+++ Data for review +++

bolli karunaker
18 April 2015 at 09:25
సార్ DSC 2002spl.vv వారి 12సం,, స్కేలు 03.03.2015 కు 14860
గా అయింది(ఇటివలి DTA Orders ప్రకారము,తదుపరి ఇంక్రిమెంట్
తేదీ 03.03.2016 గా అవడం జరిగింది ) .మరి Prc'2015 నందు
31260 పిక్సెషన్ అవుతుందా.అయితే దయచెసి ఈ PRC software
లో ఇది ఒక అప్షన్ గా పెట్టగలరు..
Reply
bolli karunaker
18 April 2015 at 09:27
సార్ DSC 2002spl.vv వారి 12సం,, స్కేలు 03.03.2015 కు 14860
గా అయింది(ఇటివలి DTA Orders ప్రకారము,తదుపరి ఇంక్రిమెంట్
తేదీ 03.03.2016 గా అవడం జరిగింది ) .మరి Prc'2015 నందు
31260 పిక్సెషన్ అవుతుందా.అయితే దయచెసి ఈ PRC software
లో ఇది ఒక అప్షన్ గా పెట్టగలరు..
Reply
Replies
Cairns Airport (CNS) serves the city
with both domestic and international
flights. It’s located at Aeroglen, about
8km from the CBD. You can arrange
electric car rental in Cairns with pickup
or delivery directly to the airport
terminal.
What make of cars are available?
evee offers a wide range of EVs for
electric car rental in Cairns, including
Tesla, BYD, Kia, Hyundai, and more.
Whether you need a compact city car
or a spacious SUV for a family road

+++

* **Task goal**
Pull out each line of the listing that contains the word "electric" and copy those lines.

* **Response**
electric car rental in Cairns with pickup
electric car rental in Cairns, including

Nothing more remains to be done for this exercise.